▸ **The request**
Copy out every line in the records below that contains the string "bowel".

▸ **Listing**

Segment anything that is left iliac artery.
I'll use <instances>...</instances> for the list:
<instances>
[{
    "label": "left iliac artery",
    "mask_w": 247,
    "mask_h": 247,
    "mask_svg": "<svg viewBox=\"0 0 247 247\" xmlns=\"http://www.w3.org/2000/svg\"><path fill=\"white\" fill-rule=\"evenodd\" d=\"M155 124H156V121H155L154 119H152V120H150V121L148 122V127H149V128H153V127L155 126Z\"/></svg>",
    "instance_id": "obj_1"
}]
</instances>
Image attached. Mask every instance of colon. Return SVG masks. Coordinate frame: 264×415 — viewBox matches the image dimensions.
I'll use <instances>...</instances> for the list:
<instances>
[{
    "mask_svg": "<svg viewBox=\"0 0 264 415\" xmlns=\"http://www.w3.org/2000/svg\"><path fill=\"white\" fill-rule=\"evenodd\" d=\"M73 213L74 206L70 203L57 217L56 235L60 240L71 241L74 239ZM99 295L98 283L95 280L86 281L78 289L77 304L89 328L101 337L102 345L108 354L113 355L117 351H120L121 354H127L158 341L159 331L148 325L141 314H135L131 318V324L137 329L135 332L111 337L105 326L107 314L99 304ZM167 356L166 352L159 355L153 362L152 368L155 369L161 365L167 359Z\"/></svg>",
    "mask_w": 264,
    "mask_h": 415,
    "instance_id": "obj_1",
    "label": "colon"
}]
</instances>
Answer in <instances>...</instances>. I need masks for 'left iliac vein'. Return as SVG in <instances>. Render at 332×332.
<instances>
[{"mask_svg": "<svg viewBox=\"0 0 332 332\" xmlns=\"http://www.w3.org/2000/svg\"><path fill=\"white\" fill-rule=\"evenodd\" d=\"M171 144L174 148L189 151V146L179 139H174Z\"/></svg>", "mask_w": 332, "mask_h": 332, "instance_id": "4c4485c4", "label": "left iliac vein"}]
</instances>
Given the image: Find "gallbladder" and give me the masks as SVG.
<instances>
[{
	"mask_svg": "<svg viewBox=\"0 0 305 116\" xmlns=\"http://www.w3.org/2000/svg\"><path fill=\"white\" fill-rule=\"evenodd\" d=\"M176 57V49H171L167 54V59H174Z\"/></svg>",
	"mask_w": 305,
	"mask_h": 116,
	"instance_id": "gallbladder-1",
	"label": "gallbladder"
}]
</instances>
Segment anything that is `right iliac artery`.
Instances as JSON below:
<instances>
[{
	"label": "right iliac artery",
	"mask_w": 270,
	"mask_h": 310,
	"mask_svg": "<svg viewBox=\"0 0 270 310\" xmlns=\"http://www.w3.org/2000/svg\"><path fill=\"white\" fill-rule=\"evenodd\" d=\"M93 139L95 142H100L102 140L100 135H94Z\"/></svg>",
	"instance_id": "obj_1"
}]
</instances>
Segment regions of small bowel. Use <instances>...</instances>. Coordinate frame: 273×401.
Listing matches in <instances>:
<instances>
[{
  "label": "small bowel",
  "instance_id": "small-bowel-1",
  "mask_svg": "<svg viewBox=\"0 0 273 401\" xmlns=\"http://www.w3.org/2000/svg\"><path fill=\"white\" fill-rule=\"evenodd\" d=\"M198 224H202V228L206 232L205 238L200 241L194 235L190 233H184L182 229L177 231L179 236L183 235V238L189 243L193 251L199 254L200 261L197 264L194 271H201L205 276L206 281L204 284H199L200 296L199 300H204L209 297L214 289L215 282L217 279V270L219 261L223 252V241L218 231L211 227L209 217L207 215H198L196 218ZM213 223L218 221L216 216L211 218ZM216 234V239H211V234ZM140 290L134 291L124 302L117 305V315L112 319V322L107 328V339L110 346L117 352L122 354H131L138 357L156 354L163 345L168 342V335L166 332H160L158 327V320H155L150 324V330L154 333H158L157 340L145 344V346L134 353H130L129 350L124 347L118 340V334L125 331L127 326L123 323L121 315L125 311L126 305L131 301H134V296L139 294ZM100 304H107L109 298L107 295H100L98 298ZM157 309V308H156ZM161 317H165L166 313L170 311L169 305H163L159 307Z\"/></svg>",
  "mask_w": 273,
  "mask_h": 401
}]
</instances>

▸ **Solution**
Segment regions of small bowel. Use <instances>...</instances>. Coordinate frame: 273×401.
  "label": "small bowel",
  "instance_id": "small-bowel-1",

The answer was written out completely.